Donc, non seulement les libéraux ont-ils un gouvernement minoritaire fort — ils n’ont besoin que du soutien d’un parti d’opposition, que ce soit le Bloc ou NPD ou les conservateurs, pour faire avancer leur agenda législatif —, mais en plus, maintenant, ils ont un premier ministre qui est plus populaire qu’avant la crise et même qu’avant les dernières élections fédérales, et certainement plus populaire qu’il l’était après l’affaire SNC-Lavalin. Les libéraux sont dans une situation de force. Et je ne vois pas comment, à court terme ou même à moyen terme, les partis d’opposition essaieraient de faire tomber le gouvernement.
LD : Que pensez vous de la durabilité de cette popularité ? Pensez-vous que c’est seulement un trait de la crise ? Ou est-ce que la popularité des libéraux va perdurer même bien après ce confinement ? De même pour la CAQ au Québec ?
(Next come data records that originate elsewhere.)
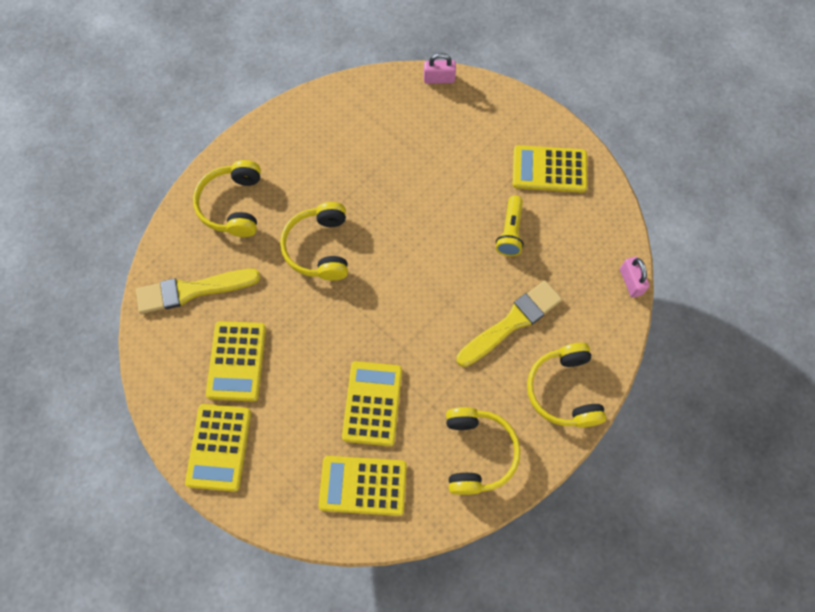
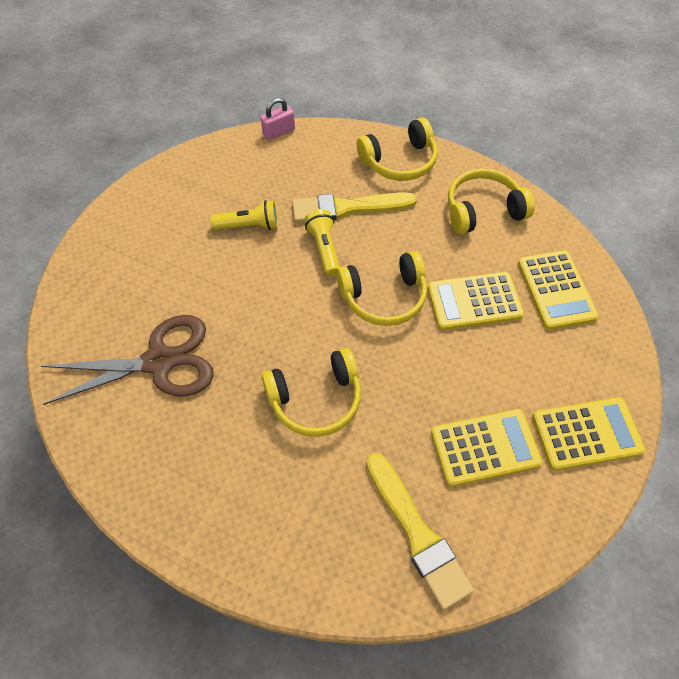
camera: 105 degrees left, 10 degrees down
(233, 205) = (282, 523): yellow headphones -> yellow headphones (384, 297)
(387, 145) = (159, 362): none -> brown scissors
(439, 79) = (55, 329): pink padlock -> none
(467, 289) = (324, 248): none -> yellow flashlight
(511, 322) = (348, 208): yellow brush -> yellow brush turned 45 degrees counterclockwise
(549, 169) = (168, 206): yellow calculator -> none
DB : Je pense que ça va dépendre beaucoup de ce qui se passe. Vous savez, la popularité peut s’effriter rapidement si les problèmes économiques perdurent, donc, si le retour à la normale est partiel et qu’on a des taux de chômage qui restent très élevés. Quand l’économie va mal, en général, ça affecte le soutien aux élus politiques. En ce moment, il y a une crise sanitaire, donc ça change un peu la donne. Mais si la crise économique s’éternise, ça devrait à terme réduire la popularité de surcroît.
Et c’est la même chose au Québec. Donc, la CAQ — il ne faut pas l’oublier — s’est fait élire quand il y avait une situation économique exceptionnelle : surplus budgétaire, économie avec un taux de chômage vraiment très bas. Mais là, on se retrouve, au Québec, comme ailleurs. Le Québec a même le taux de chômage le plus élevé du pays. Et ça, avec le déconfinement partiel qui arrive, ça devrait payer un peu la popularité de M. Legault. Je ne prédis pas l’avenir, mais c’est sûr que, de toute façon, vu la popularité tellement élevée de M. Legault, ça ne peut que descendre, maintenant.
Les propos de M. Béland ont été édités par souci de concision. Propos recueillis le mardi 12 mai.